Group	Time	Total Bacteria Count	AAE	PG	TF	TD	PI	FN
		Mean	Mean	Mean	Mean	Mean	Mean	Mean
		(SD)	(SD)	(SD)	(SD)	(SD)	(SD)	(SD)
Control	T0	9,225,901.65 (15,558,308.5) a	0.83 (2.20) a	1053.05 (1842.44) a	8416.22 (13584.71) a	5505.00 (18730.81) a	8295.00 (28278.05) a	15,792.48 (25232.49) a
	T1	9,986,050.23 (7,074,899.18) a	0.64 (2.61) a	2567.22 (6425.14) a	21,956.85 (65,796.72) a	2959.11 (5366.56) a	14,227.38 (52,965.73) a	17,811.83 (20,803.62) a
	T2	8,502,000.00 (3,858,474.75) a	1.05 (2.14) a	1695.80 (794.89) a	4099.00 (1993.82) a	4651.00 (2158.87) a	13,304.81 (53,130.25) a	6275.86 (17,221.46) a
Trial	T0	6,732,956.50 (15,565,648.5) a	1315.00 (5669.24) a	13,634.51 (21,032.74) a	77,338.46 (179,432.46) a	7023.45 (17,331.05) a	26,163.01 (78,205.03) a	22,547.43 (73,550.18) a
	T1	3,577,611.70 (12,004,436.6) a	2300.00 (10,074.20) a	9933.55 (26,547.19) a	14,984.63 (31,781.70) a	5189.00 (13,216.46) a	22,916.50 (58,000.75) a	24,758.25 (81,217.50) a
	T2	6,038,339.10 (14,922,620.2) a	2045.00 (8933.82) a	4362.55 (7230.12) a	62,514.97 (250,286.56) a	5095.50 (20,882.84) a	24,086.56 (51,657.98) a	24,483.45 (43,599.34) a

For each variable tested, groups with the same letter (a) show no significantly different means between them.

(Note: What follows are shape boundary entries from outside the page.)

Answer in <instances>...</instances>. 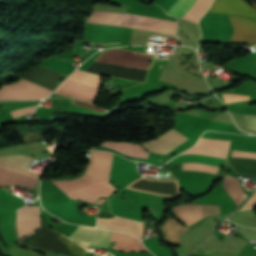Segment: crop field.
I'll list each match as a JSON object with an SVG mask.
<instances>
[{
    "label": "crop field",
    "mask_w": 256,
    "mask_h": 256,
    "mask_svg": "<svg viewBox=\"0 0 256 256\" xmlns=\"http://www.w3.org/2000/svg\"><path fill=\"white\" fill-rule=\"evenodd\" d=\"M55 93L92 103L98 88L66 79Z\"/></svg>",
    "instance_id": "crop-field-9"
},
{
    "label": "crop field",
    "mask_w": 256,
    "mask_h": 256,
    "mask_svg": "<svg viewBox=\"0 0 256 256\" xmlns=\"http://www.w3.org/2000/svg\"><path fill=\"white\" fill-rule=\"evenodd\" d=\"M111 232L112 231L102 230L98 228L79 226L70 237L76 239L80 244L86 247H108V245L110 244L109 239L111 236Z\"/></svg>",
    "instance_id": "crop-field-6"
},
{
    "label": "crop field",
    "mask_w": 256,
    "mask_h": 256,
    "mask_svg": "<svg viewBox=\"0 0 256 256\" xmlns=\"http://www.w3.org/2000/svg\"><path fill=\"white\" fill-rule=\"evenodd\" d=\"M183 170H200V171H205L209 173H217V170L219 167H213V166H207V165H202V164H197V163H183L182 164Z\"/></svg>",
    "instance_id": "crop-field-17"
},
{
    "label": "crop field",
    "mask_w": 256,
    "mask_h": 256,
    "mask_svg": "<svg viewBox=\"0 0 256 256\" xmlns=\"http://www.w3.org/2000/svg\"><path fill=\"white\" fill-rule=\"evenodd\" d=\"M172 211L189 226L203 217L220 214L219 206L200 204L178 205L173 207Z\"/></svg>",
    "instance_id": "crop-field-5"
},
{
    "label": "crop field",
    "mask_w": 256,
    "mask_h": 256,
    "mask_svg": "<svg viewBox=\"0 0 256 256\" xmlns=\"http://www.w3.org/2000/svg\"><path fill=\"white\" fill-rule=\"evenodd\" d=\"M102 145L134 157L147 158L149 154L142 148V146L131 143H113L105 141Z\"/></svg>",
    "instance_id": "crop-field-14"
},
{
    "label": "crop field",
    "mask_w": 256,
    "mask_h": 256,
    "mask_svg": "<svg viewBox=\"0 0 256 256\" xmlns=\"http://www.w3.org/2000/svg\"><path fill=\"white\" fill-rule=\"evenodd\" d=\"M40 228L39 208L26 206L18 210L17 230L19 240L37 231Z\"/></svg>",
    "instance_id": "crop-field-8"
},
{
    "label": "crop field",
    "mask_w": 256,
    "mask_h": 256,
    "mask_svg": "<svg viewBox=\"0 0 256 256\" xmlns=\"http://www.w3.org/2000/svg\"><path fill=\"white\" fill-rule=\"evenodd\" d=\"M113 44H119V43H113Z\"/></svg>",
    "instance_id": "crop-field-22"
},
{
    "label": "crop field",
    "mask_w": 256,
    "mask_h": 256,
    "mask_svg": "<svg viewBox=\"0 0 256 256\" xmlns=\"http://www.w3.org/2000/svg\"><path fill=\"white\" fill-rule=\"evenodd\" d=\"M246 116L248 127L250 129L256 130V116Z\"/></svg>",
    "instance_id": "crop-field-21"
},
{
    "label": "crop field",
    "mask_w": 256,
    "mask_h": 256,
    "mask_svg": "<svg viewBox=\"0 0 256 256\" xmlns=\"http://www.w3.org/2000/svg\"><path fill=\"white\" fill-rule=\"evenodd\" d=\"M69 79H73V80L80 81V82L97 86V87L100 84V76L77 71V70L69 77Z\"/></svg>",
    "instance_id": "crop-field-16"
},
{
    "label": "crop field",
    "mask_w": 256,
    "mask_h": 256,
    "mask_svg": "<svg viewBox=\"0 0 256 256\" xmlns=\"http://www.w3.org/2000/svg\"><path fill=\"white\" fill-rule=\"evenodd\" d=\"M112 156L113 154L109 152L91 151L90 165L86 174L107 182ZM87 175H84L75 180L97 196L106 197L114 190L108 183ZM76 181L66 180L52 182L57 185L70 198L90 203H94L99 198L84 187H82Z\"/></svg>",
    "instance_id": "crop-field-1"
},
{
    "label": "crop field",
    "mask_w": 256,
    "mask_h": 256,
    "mask_svg": "<svg viewBox=\"0 0 256 256\" xmlns=\"http://www.w3.org/2000/svg\"><path fill=\"white\" fill-rule=\"evenodd\" d=\"M222 186L233 198L237 205L247 196L238 179L234 177L226 175Z\"/></svg>",
    "instance_id": "crop-field-15"
},
{
    "label": "crop field",
    "mask_w": 256,
    "mask_h": 256,
    "mask_svg": "<svg viewBox=\"0 0 256 256\" xmlns=\"http://www.w3.org/2000/svg\"><path fill=\"white\" fill-rule=\"evenodd\" d=\"M212 1L213 0H203V2L202 0H177L167 13L188 20L190 15L202 2L189 18V21L197 23L201 16L206 12Z\"/></svg>",
    "instance_id": "crop-field-4"
},
{
    "label": "crop field",
    "mask_w": 256,
    "mask_h": 256,
    "mask_svg": "<svg viewBox=\"0 0 256 256\" xmlns=\"http://www.w3.org/2000/svg\"><path fill=\"white\" fill-rule=\"evenodd\" d=\"M226 103L249 99V96L226 93L222 94Z\"/></svg>",
    "instance_id": "crop-field-18"
},
{
    "label": "crop field",
    "mask_w": 256,
    "mask_h": 256,
    "mask_svg": "<svg viewBox=\"0 0 256 256\" xmlns=\"http://www.w3.org/2000/svg\"><path fill=\"white\" fill-rule=\"evenodd\" d=\"M87 22L175 34L177 22L118 12L94 10Z\"/></svg>",
    "instance_id": "crop-field-2"
},
{
    "label": "crop field",
    "mask_w": 256,
    "mask_h": 256,
    "mask_svg": "<svg viewBox=\"0 0 256 256\" xmlns=\"http://www.w3.org/2000/svg\"><path fill=\"white\" fill-rule=\"evenodd\" d=\"M38 179L28 177L16 172L0 168V184L9 186L11 184L21 186H35Z\"/></svg>",
    "instance_id": "crop-field-13"
},
{
    "label": "crop field",
    "mask_w": 256,
    "mask_h": 256,
    "mask_svg": "<svg viewBox=\"0 0 256 256\" xmlns=\"http://www.w3.org/2000/svg\"><path fill=\"white\" fill-rule=\"evenodd\" d=\"M36 106L33 107H27V108H22V109H18V110H14L11 111V115L13 116V118L18 117L20 115H24V114H31L33 113V110L35 109Z\"/></svg>",
    "instance_id": "crop-field-19"
},
{
    "label": "crop field",
    "mask_w": 256,
    "mask_h": 256,
    "mask_svg": "<svg viewBox=\"0 0 256 256\" xmlns=\"http://www.w3.org/2000/svg\"><path fill=\"white\" fill-rule=\"evenodd\" d=\"M210 11L228 14H238L253 17L256 20V11L243 0H215Z\"/></svg>",
    "instance_id": "crop-field-11"
},
{
    "label": "crop field",
    "mask_w": 256,
    "mask_h": 256,
    "mask_svg": "<svg viewBox=\"0 0 256 256\" xmlns=\"http://www.w3.org/2000/svg\"><path fill=\"white\" fill-rule=\"evenodd\" d=\"M232 156H235V157H248V158H255L256 159V153L244 152V151L232 150Z\"/></svg>",
    "instance_id": "crop-field-20"
},
{
    "label": "crop field",
    "mask_w": 256,
    "mask_h": 256,
    "mask_svg": "<svg viewBox=\"0 0 256 256\" xmlns=\"http://www.w3.org/2000/svg\"><path fill=\"white\" fill-rule=\"evenodd\" d=\"M234 31L229 43H256V22L253 19L228 15Z\"/></svg>",
    "instance_id": "crop-field-7"
},
{
    "label": "crop field",
    "mask_w": 256,
    "mask_h": 256,
    "mask_svg": "<svg viewBox=\"0 0 256 256\" xmlns=\"http://www.w3.org/2000/svg\"><path fill=\"white\" fill-rule=\"evenodd\" d=\"M187 138L177 130L173 129L165 134L159 136L157 139L143 143L146 149L156 153H167L182 142L186 141Z\"/></svg>",
    "instance_id": "crop-field-10"
},
{
    "label": "crop field",
    "mask_w": 256,
    "mask_h": 256,
    "mask_svg": "<svg viewBox=\"0 0 256 256\" xmlns=\"http://www.w3.org/2000/svg\"><path fill=\"white\" fill-rule=\"evenodd\" d=\"M32 159L33 158L31 157L21 156V155L2 156L0 157V166L11 169V170H15L27 175L38 177L39 175L38 173L33 171H27L24 169Z\"/></svg>",
    "instance_id": "crop-field-12"
},
{
    "label": "crop field",
    "mask_w": 256,
    "mask_h": 256,
    "mask_svg": "<svg viewBox=\"0 0 256 256\" xmlns=\"http://www.w3.org/2000/svg\"><path fill=\"white\" fill-rule=\"evenodd\" d=\"M52 90L22 78L18 83L0 89V99H40Z\"/></svg>",
    "instance_id": "crop-field-3"
}]
</instances>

For the % of pathological bacteria counts, significantly lower values were found at T2 in the Trial group (p < 0.05), as shown in Table 5. The same was found for Red Complex bacteria counts (p < 0.05).

Table 5. Descriptive statistics of microbiological parameters (2).

Group	Time	Pathogen Bacteria	Enlarged Red Complex	Red Complex	Orange Complex
		Mean	Mean	Mean	Mean
		(SD)	(SD)	(SD)	(SD)
Control	T0	19.71 (12.93) a	0.4	74.58	53.27
			(0.39) a	(29.41) a	(35.14) a
	T1	18.92 (10.64) a	1.08	75.19	51.38
			(2.79) a	(27.52) a	(33.83) a
	T2	19.90 (11.20) a	0.91	76.38	52.69
			(1.91) a	(26.10) a	(34.08) a
Trial	T0	24.20 (14.09) a	0.44	52.95	40.09
			(1.95) a	(40.85) a	(41.49) a
	T1	15.24 (14.87) a,b	0.42	42.86	27.66
			(1.89) a	(46.10) a,b	(40.87) a
	T2	11.70 (13.40) b	0.42	24.69	51.09
			(1.89) a	(35.02) b	(43.52) a

For each variable tested, groups with different letters (a and b) show significantly different means between them.

For the other microbiological variables, multiple comparisons resulted as non-significant (p > 0.05).